Thanks again Cornishman, but it seems like Ilow Kernow is out of print and not on Mike O'Connor's website. The only copy I can find on the Net is in USA and would cost about £45 including shipping...ouch! There are probably copies gathering dust in bookshops with little web frontage.
Comment elsewhere suggests that the 'country house' styles of dancing done in Cornwall in 18th/19th Century may have been very similar to those in the rest of UK, using many tunes that were almost universal within UK at the time. I suppose the reason would be that the owners of the big houses and estates often travelled within UK and may have also had had property in London, Bath, or Edinburgh. Whether you were dancing to Petronella played by Nathaniel Gow in a Scottish castle, or the Banqueting Hall in London, or a Dorset country house by the then equivalent of The Mellstock Band, it was the same tune and a similar sort of dancing.

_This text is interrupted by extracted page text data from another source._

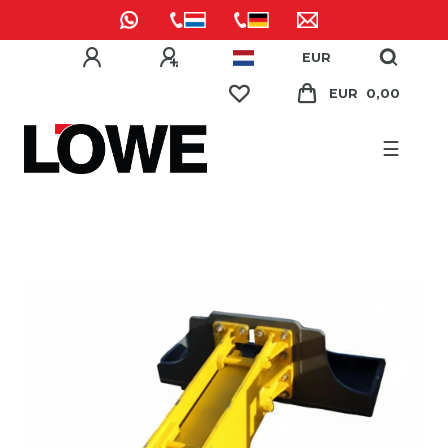
EUR
EUR 0,00
☰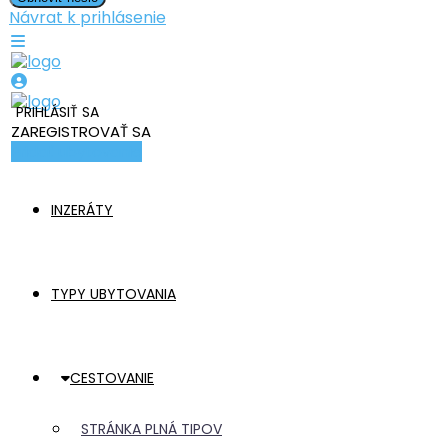
Návrat k prihlásenie
PRIHLÁSIŤ SA
ZAREGISTROVAŤ SA
Pridať ubytovanie
INZERÁTY
TYPY UBYTOVANIA
CESTOVANIE
STRÁNKA PLNÁ TIPOV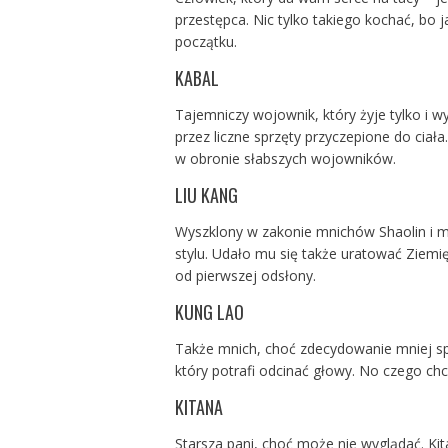
przestępca. Nic tylko takiego kochać, bo 
początku.
KABAL
Tajemniczy wojownik, który żyje tylko i 
przez liczne sprzęty przyczepione do ciał
w obronie słabszych wojowników.
LIU KANG
Wyszklony w zakonie mnichów Shaolin i m
stylu. Udało mu się także uratować Ziemi
od pierwszej odsłony.
KUNG LAO
Także mnich, choć zdecydowanie mniej sp
który potrafi odcinać głowy. No czego chc
KITANA
Starsza pani, choć może nie wyglądać. Kita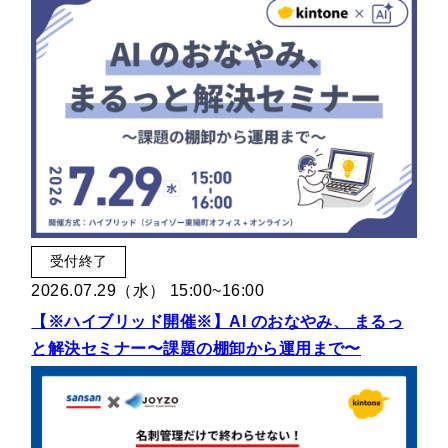
受付終了
2026.07.29（水） 15:00~16:00
【※ハイブリッド開催※】AI のおなやみ、 まるっ
と解決セミナー〜課題の棚卸から運用まで〜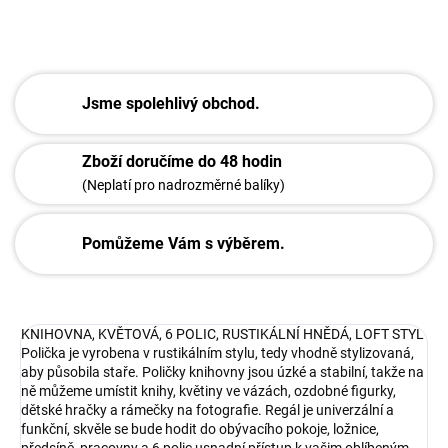
ZEPTAT SE
Jsme spolehlivý obchod.
Zboží doručíme do 48 hodin
(Neplatí pro nadrozměrné balíky)
Pomůžeme Vám s výběrem.
KNIHOVNA, KVĚTOVÁ, 6 POLIC, RUSTIKÁLNÍ HNĚDÁ, LOFT STYL
Polička je vyrobena v rustikálním stylu, tedy vhodně stylizovaná,
aby působila staře. Poličky knihovny jsou úzké a stabilní, takže na
ně můžeme umístit knihy, květiny ve vázách, ozdobné figurky,
dětské hračky a rámečky na fotografie. Regál je univerzální a
funkční, skvěle se bude hodit do obývacího pokoje, ložnice,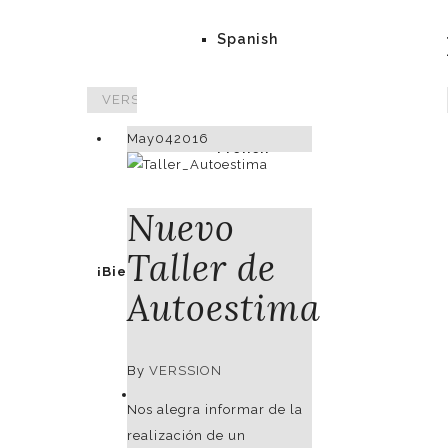
Publi
Spanish
VERSSION
>
Taller
May
04
2016
French
Nuevo
Taller de
¡Bienvenidos!
Autoestima
By
VERSSION
Idioma
Nos alegra informar de la
realización de un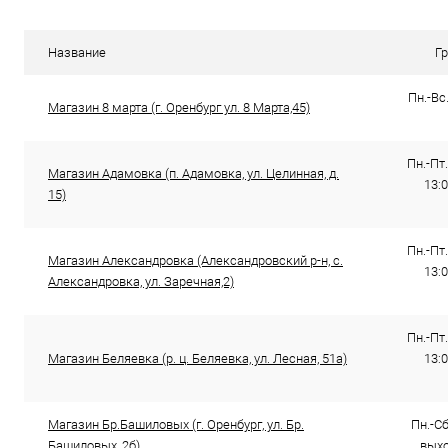
Купить в 1 клик
К сравнению
Купить в 1
В избранное
В наличии
В избранно
Название
Г
Пн.-Вс.
Магазин 8 марта (г. Оренбург ул. 8 Марта,45)
Пн.-Пт.
Магазин Адамовка (п. Адамовка, ул. Целинная, д.
13:0
15)
Пн.-Пт.
Магазин Александровка (Александровский р-н, с.
13:0
Александровка, ул. Заречная,2)
Пн.-Пт.
Магазин Беляевка (р. ц. Беляевка, ул. Лесная, 51а)
13:0
Магазин Бр.Башиловых (г. Оренбург, ул. Бр.
Пн.-Сб.
Башиловых, 2б)
выхо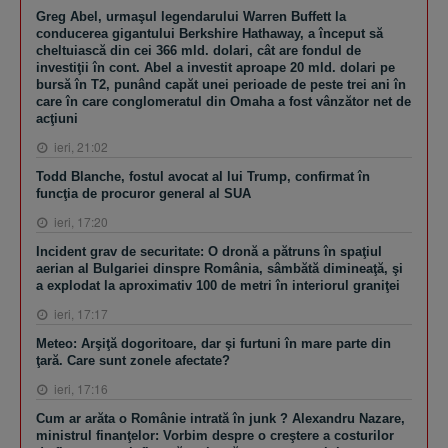
Greg Abel, urmaşul legendarului Warren Buffett la
conducerea gigantului Berkshire Hathaway, a început să
cheltuiască din cei 366 mld. dolari, cât are fondul de
investiţii în cont. Abel a investit aproape 20 mld. dolari pe
bursă în T2, punând capăt unei perioade de peste trei ani în
care în care conglomeratul din Omaha a fost vânzător net de
acţiuni
ieri, 21:02
Todd Blanche, fostul avocat al lui Trump, confirmat în
funcţia de procuror general al SUA
ieri, 17:20
Incident grav de securitate: O dronă a pătruns în spaţiul
aerian al Bulgariei dinspre România, sâmbătă dimineaţă, şi
a explodat la aproximativ 100 de metri în interiorul graniţei
ieri, 17:17
Meteo: Arşiţă dogoritoare, dar şi furtuni în mare parte din
ţară. Care sunt zonele afectate?
ieri, 17:16
Cum ar arăta o Românie intrată în junk ? Alexandru Nazare,
ministrul finanţelor: Vorbim despre o creştere a costurilor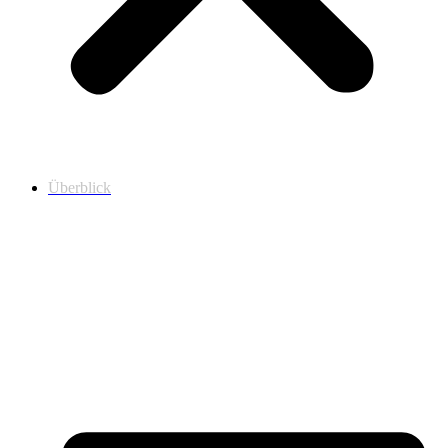
Überblick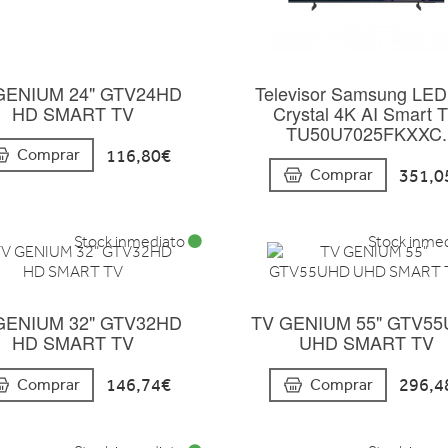
GENIUM 24" GTV24HD
Televisor Samsung LED
HD SMART TV
Crystal 4K AI Smart 
TU50U7025FKXXC.
116,80€
Comprar
351,0
Comprar
Stock inmediato
Stock inme
GENIUM 32" GTV32HD
TV GENIUM 55" GTV5
HD SMART TV
UHD SMART TV
146,74€
296,4
Comprar
Comprar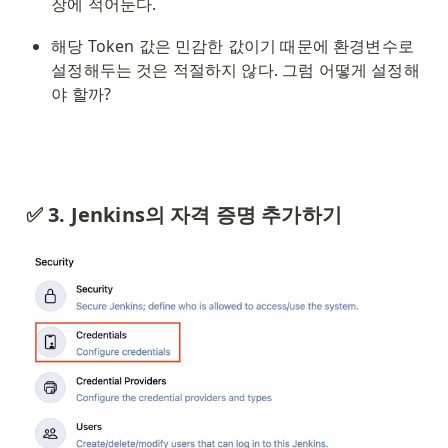
장에 적어둔다.
해당 Token 값은 민감한 값이기 때문에 환경변수로 
설정해두는 것은 적절하지 않다. 그럼 어떻게 설정해
야 할까?
✅ 3. Jenkins의 자격 증명 추가하기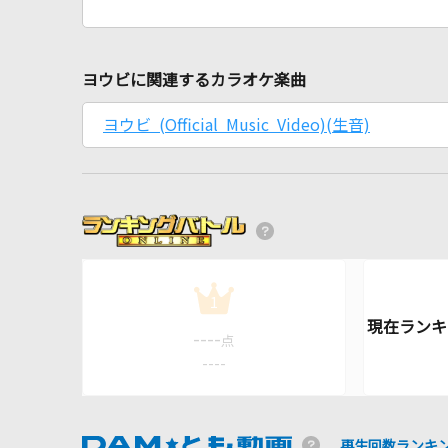
ヨウビに関連するカラオケ楽曲
ヨウビ (Official Music Video)(生音)
1
----
点
----
再生回数ランキ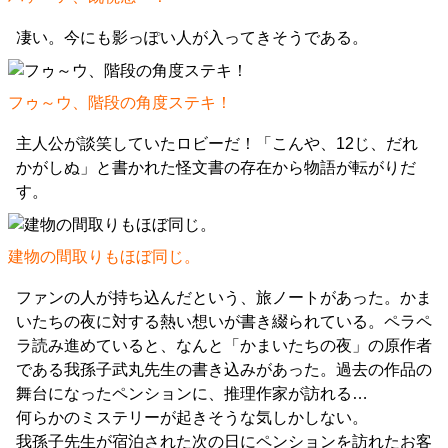
凄い。今にも影っぽい人が入ってきそうである。
フゥ～ウ、階段の角度ステキ！
主人公が談笑していたロビーだ！「こんや、12じ、だれ
かがしぬ」と書かれた怪文書の存在から物語が転がりだ
す。
建物の間取りもほぼ同じ。
ファンの人が持ち込んだという、旅ノートがあった。かま
いたちの夜に対する熱い想いが書き綴られている。ペラペ
ラ読み進めていると、なんと「かまいたちの夜」の原作者
である我孫子武丸先生の書き込みがあった。過去の作品の
舞台になったペンションに、推理作家が訪れる…
何らかのミステリーが起きそうな気しかしない。
我孫子先生が宿泊された次の日にペンションを訪れたお客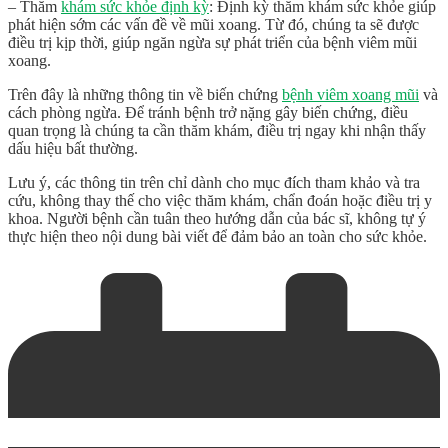
– Thăm
khám sức khỏe định kỳ
: Định kỳ thăm khám sức khỏe giúp
phát hiện sớm các vấn đề về mũi xoang. Từ đó, chúng ta sẽ được
điều trị kịp thời, giúp ngăn ngừa sự phát triển của bệnh viêm mũi
xoang.
Trên đây là những thông tin về biến chứng
bệnh viêm xoang mũi
và
cách phòng ngừa. Để tránh bệnh trở nặng gây biến chứng, điều
quan trọng là chúng ta cần thăm khám, điều trị ngay khi nhận thấy
dấu hiệu bất thường.
Lưu ý, các thông tin trên chỉ dành cho mục đích tham khảo và tra
cứu, không thay thế cho việc thăm khám, chẩn đoán hoặc điều trị y
khoa. Người bệnh cần tuân theo hướng dẫn của bác sĩ, không tự ý
thực hiện theo nội dung bài viết để đảm bảo an toàn cho sức khỏe.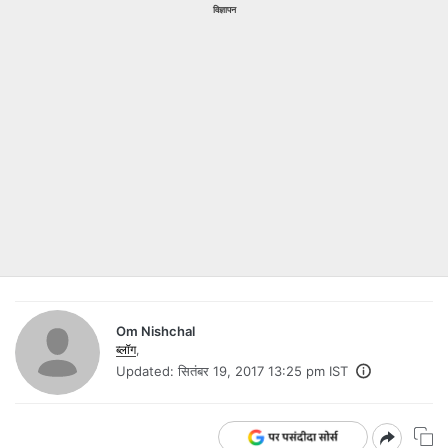
विज्ञापन
Om Nishchal
ब्लॉग
,
Updated:
सितंबर 19, 2017 13:25 pm IST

What I'm looking for is uniquely Cornish forms of simple dances adaptable to riotous assemblies like end of evening at a local festival. It doesn't have to be authentic and it doesn't want to be complicated, just fun - the sort of gig you'd do with someone like The St Piran Pirates also taking part YouTube vids of dances annotated by John Old of Par in the early 19thC suggest that a number were a bit too 'polite' or else rather too complicated for what I have in mind, which is the Cornish equivalent of a modern West Highland village hall ceilidh. I'll email a friend who used to be in a troyle band and see what ideas he has.